En un sondeo realizado por este diario en el Centro Histórico, habitantes expresaron posturas divididas sobre la compra de cohetes: mientras algunos decidieron dejarlos fuera de sus festejos por el ruido, el olor, el humo o sus efectos en animales de compañía, otros mantienen la práctica como parte de sus tradiciones.

Laura, de 62 años, aseguró que lleva más de tres décadas sin comprar cohetes y que tampoco tiene intención de hacerlo durante estas fiestas patrias.

“Yo no uso cohetes, son un gasto malo. Tienen un olor feo cuando los truenan y yo toso cada que mis vecinos los queman”, expresó con molestia.

La mujer, quien labora desde casa, aseguró que la pirotecnia dejó de formar parte de sus tradiciones y que también le preocupa el riesgo para sus nietos.

  • 500 pesos llegan a costar algunos fuegos artificiales en la calle

“Desde hace como 30 años o más ya no es parte de una tradición para mí. Mis nietos se pueden quemar sus manitas y luego el aire se pone bien seco y hasta parece niebla. No gastaría ni un peso”, afirmó.

El pasado 9 de septiembre, este periódico informó que, en las inmediaciones del mercado de La Merced, ambulantes ofrecen cañones, R-15, palomas, toros locos, ratoncitos, bengalas y más fuegos artificiales en sus puestos, aunque algunos los esconden, pues es irregular esta oferta.

Para Alicia, estudiante de 19 años, la decisión de no comprar pirotecnia está relacionada con el bienestar de su mascota, aunque reconoció que para otros integrantes de su familia sí representa una tradición. “No trueno. Tengo una perrita que se llama Mia y sé que los ponen bien mal y no quiero eso”, explicó.

¿CÓMO CONTAMINAN? ı Foto: Especial

En contraste, Luis Ángel, taxista de 48 años, aseguró que sí comprará cohetes para los festejos patrios.

“Yo sí trueno cohetes, son parte de las fiestas patrias para mí y me gustan, pues me gusta cómo suenan y los que sacan chispas, pero no es que los necesite siempre, pero sí compro.
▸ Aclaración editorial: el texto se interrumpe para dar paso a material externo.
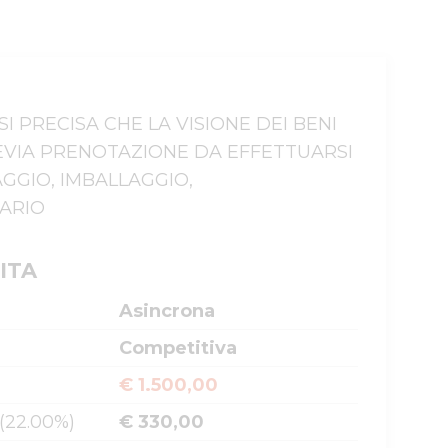
. SI PRECISA CHE LA VISIONE DEI BENI 
PREVIA PRENOTAZIONE DA EFFETTUARSI 
GGIO, IMBALLAGGIO, 
TARIO
ITA
Asincrona
Competitiva
€ 1.500,00
 (22.00%)
€ 330,00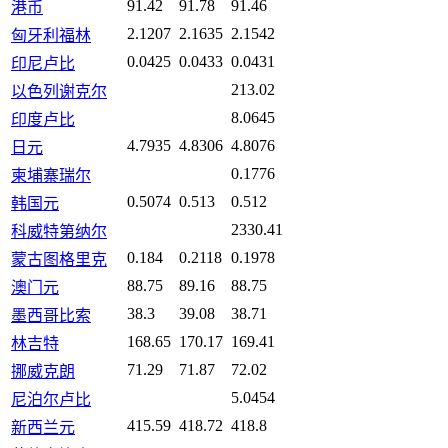
91.42
91.78
91.46
港币
2.1207
2.1635
2.1542
匈牙利福林
0.0425
0.0433
0.0431
印尼卢比
213.02
以色列谢克尔
8.0645
印度卢比
4.7935
4.8306
4.8076
日元
0.1776
柬埔寨瑞尔
0.5074
0.513
0.512
韩国元
2330.41
科威特第纳尔
0.184
0.2118
0.1978
蒙古图格里克
88.75
89.16
88.75
澳门元
38.3
39.08
38.71
墨西哥比索
168.65
170.17
169.41
林吉特
71.29
71.87
72.02
挪威克朗
5.0454
尼泊尔卢比
415.59
418.72
418.8
新西兰元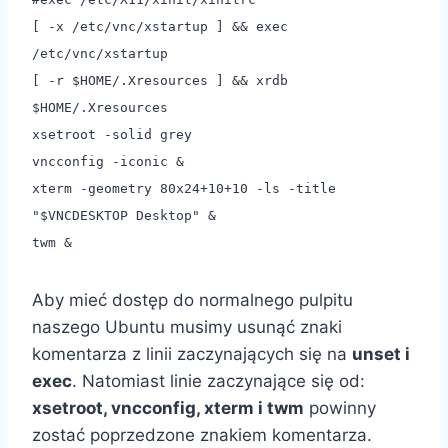
[ -x /etc/vnc/xstartup ] && exec
/etc/vnc/xstartup
[ -r $HOME/.Xresources ] && xrdb
$HOME/.Xresources
xsetroot -solid grey
vncconfig -iconic &
xterm -geometry 80x24+10+10 -ls -title
"$VNCDESKTOP Desktop" &
twm &
Aby mieć dostęp do normalnego pulpitu
naszego Ubuntu musimy usunąć znaki
komentarza z linii zaczynających się na
unset i
exec
. Natomiast linie zaczynające się od:
xsetroot, vncconfig, xterm i twm
powinny
zostać poprzedzone znakiem komentarza.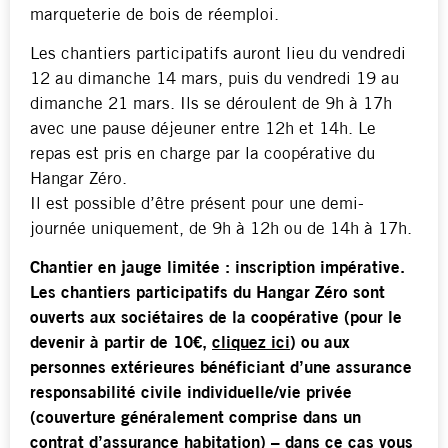
marqueterie de bois de réemploi.
Les chantiers participatifs auront lieu du vendredi
12 au dimanche 14 mars, puis du vendredi 19 au
dimanche 21 mars. Ils se déroulent de 9h à 17h
avec une pause déjeuner entre 12h et 14h. Le
repas est pris en charge par la coopérative du
Hangar Zéro.
Il est possible d’être présent pour une demi-
journée uniquement, de 9h à 12h ou de 14h à 17h.
Chantier en jauge limitée : inscription impérative.
Les chantiers participatifs du Hangar Zéro sont
ouverts aux sociétaires de la coopérative (pour le
devenir à partir de 10€,
cliquez ici
) ou aux
personnes extérieures bénéficiant d’une assurance
responsabilité civile individuelle/vie privée
(couverture généralement comprise dans un
contrat d’assurance habitation) – dans ce cas vous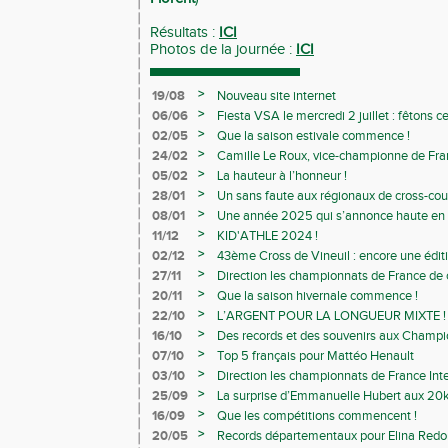
Résultats :
ICI
Photos de la journée :
ICI
>
19/08
Nouveau site internet
>
06/06
Fiesta VSA le mercredi 2 juillet : fêtons 
>
02/05
Que la saison estivale commence !
>
24/02
Camille Le Roux, vice-championne de France
>
05/02
La hauteur à l’honneur !
>
28/01
Un sans faute aux régionaux de cross-cou
>
08/01
Une année 2025 qui s’annonce haute en c
>
11/12
KID'ATHLE 2024 !
>
02/12
43ème Cross de Vineuil : encore une éditi
>
27/11
Direction les championnats de France de c
>
20/11
Que la saison hivernale commence !
>
22/10
L’ARGENT POUR LA LONGUEUR MIXTE !
>
16/10
Des records et des souvenirs aux Champi
Avenirs
>
07/10
Top 5 français pour Mattéo Henault
>
03/10
Direction les championnats de France Inte
>
25/09
La surprise d’Emmanuelle Hubert aux 20k
>
16/09
Que les compétitions commencent !
>
20/05
Records départementaux pour Elina Redon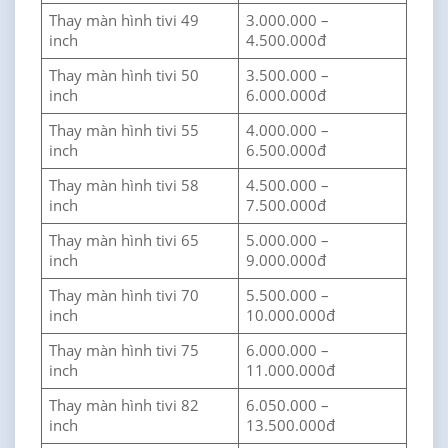
Thay màn hình tivi 49
3.000.000 –
inch
4.500.000đ
Thay màn hình tivi 50
3.500.000 –
inch
6.000.000đ
Thay màn hình tivi 55
4.000.000 –
inch
6.500.000đ
Thay màn hình tivi 58
4.500.000 –
inch
7.500.000đ
Thay màn hình tivi 65
5.000.000 –
inch
9.000.000đ
Thay màn hình tivi 70
5.500.000 –
inch
10.000.000đ
Thay màn hình tivi 75
6.000.000 –
inch
11.000.000đ
Thay màn hình tivi 82
6.050.000 –
inch
13.500.000đ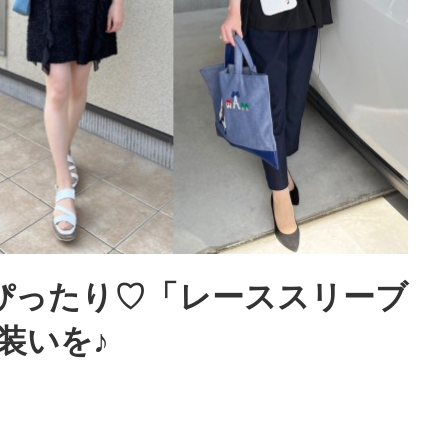
ぴったり♡「レーススリーブ
装いを♪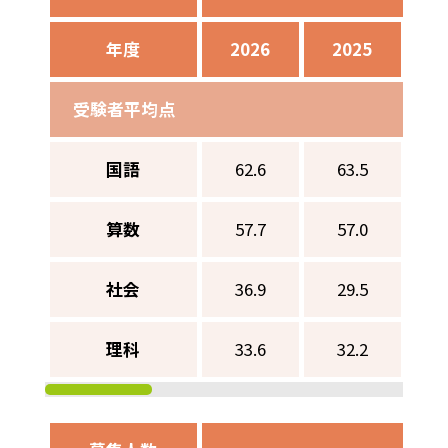
年度
2026
2025
2
受験者平均点
国語
62.6
63.5
5
算数
57.7
57.0
5
社会
36.9
29.5
3
理科
33.6
32.2
3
“No sé si contaminan o no, pero sí huelen fuerte, el humo es lo que huele fuerte. Ya se quitó la contingencia y no, la verdad sí voy a seguir comprando este año”, sostuvo el hombre.

Más allá de las restricciones que se aplican durante una contingencia, Barrios Castrejón señaló que el reto es disminuir las emisiones de los precursores que participan en la formación del ozono.
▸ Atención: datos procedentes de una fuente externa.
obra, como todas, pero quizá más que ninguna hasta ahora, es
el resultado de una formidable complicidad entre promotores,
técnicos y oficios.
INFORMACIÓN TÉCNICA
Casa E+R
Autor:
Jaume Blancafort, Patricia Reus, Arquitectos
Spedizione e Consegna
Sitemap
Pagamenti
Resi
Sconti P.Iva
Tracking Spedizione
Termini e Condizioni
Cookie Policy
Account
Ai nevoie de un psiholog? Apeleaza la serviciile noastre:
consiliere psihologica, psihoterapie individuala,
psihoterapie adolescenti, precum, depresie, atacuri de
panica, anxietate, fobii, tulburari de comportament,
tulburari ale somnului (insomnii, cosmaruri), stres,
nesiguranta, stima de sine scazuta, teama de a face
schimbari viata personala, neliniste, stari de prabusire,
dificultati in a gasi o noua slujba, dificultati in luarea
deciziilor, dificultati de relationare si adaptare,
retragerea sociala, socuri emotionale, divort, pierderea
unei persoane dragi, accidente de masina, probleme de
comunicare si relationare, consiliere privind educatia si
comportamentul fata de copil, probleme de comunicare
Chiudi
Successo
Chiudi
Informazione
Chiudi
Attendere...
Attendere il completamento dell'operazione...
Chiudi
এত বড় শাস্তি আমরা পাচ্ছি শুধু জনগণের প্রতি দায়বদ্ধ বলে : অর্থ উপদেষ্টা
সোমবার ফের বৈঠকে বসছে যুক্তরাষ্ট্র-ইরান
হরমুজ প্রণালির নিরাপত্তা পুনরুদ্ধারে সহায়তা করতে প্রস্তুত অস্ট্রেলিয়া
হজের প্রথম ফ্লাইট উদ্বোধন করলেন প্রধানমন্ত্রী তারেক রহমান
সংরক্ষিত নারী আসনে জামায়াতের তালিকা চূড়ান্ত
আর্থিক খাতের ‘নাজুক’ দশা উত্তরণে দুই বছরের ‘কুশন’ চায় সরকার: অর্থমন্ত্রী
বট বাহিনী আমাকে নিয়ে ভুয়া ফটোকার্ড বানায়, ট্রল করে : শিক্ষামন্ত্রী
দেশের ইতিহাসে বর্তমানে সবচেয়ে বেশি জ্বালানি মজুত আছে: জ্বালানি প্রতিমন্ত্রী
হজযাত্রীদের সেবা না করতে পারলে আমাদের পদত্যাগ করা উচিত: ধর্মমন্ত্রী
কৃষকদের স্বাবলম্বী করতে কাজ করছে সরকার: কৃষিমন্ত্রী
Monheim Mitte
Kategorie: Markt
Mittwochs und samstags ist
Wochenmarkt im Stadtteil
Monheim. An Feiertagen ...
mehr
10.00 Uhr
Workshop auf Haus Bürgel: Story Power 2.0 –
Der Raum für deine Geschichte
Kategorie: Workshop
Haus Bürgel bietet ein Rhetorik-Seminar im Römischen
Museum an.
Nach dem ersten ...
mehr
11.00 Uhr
De acuerdo la Sedema, los cohetes no son los principales contaminantes, sino que los vehículos con motores de combustión generan 93 por ciento de los óxidos de nitrógeno y 42 por ciento de los compuestos orgánicos volátiles de la Zona Metropolitana del Valle de México, dos grupos de contaminantes relacionados con la formación de ozono.
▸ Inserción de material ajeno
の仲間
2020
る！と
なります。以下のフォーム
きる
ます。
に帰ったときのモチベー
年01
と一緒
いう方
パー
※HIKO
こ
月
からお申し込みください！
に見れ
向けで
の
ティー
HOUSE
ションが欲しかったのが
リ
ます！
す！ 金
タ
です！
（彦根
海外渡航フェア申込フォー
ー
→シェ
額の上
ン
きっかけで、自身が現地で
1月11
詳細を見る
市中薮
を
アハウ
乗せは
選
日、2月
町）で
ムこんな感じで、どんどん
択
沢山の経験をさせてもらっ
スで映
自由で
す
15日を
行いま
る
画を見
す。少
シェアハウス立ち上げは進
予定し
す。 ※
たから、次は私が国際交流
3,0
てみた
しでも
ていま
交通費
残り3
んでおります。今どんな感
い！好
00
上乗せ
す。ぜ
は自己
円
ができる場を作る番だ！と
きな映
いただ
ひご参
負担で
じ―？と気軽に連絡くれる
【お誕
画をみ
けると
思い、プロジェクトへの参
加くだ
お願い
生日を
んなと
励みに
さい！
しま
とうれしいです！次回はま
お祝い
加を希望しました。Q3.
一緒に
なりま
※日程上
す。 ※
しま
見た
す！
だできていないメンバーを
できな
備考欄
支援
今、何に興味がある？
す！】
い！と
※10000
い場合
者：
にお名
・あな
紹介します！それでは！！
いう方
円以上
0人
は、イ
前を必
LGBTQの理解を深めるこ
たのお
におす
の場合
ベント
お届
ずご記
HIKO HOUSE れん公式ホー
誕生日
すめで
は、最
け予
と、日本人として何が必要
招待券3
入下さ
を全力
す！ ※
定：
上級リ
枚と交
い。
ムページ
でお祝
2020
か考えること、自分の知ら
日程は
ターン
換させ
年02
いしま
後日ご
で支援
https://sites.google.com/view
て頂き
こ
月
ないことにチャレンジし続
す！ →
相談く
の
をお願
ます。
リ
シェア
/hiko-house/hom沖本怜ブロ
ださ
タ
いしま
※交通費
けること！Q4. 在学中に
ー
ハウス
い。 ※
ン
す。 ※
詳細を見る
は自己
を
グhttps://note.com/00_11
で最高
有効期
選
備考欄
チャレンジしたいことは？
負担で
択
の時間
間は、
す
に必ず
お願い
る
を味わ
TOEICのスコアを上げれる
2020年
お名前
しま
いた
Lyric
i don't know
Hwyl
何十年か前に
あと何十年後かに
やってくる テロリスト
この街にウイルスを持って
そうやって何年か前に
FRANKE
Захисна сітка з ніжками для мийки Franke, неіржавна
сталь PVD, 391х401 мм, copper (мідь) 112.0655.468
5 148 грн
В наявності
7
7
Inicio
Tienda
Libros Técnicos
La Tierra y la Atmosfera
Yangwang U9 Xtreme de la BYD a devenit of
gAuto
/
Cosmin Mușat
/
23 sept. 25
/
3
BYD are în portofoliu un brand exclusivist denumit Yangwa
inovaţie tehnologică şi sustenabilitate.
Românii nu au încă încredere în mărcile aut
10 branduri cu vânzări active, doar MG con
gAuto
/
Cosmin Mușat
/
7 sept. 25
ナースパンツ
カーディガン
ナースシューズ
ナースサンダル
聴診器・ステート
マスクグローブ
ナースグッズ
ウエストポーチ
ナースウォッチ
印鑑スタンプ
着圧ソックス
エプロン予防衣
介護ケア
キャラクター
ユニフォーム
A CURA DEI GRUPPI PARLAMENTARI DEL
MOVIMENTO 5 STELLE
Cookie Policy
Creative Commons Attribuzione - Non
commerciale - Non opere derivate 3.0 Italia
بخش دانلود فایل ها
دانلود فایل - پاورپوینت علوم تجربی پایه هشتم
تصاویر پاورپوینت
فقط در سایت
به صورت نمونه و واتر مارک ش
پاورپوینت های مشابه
“El ozono es un gas altamente reactivo y puede causar irritación de ojos y tos. En las personas susceptibles de los efectos pueden ser más importantes, por eso es importante prevenir la exposición de las infancias, los adultos mayores, las personas gestantes y de quien padezca enfermedades cardiorrespiratorias”, dijo.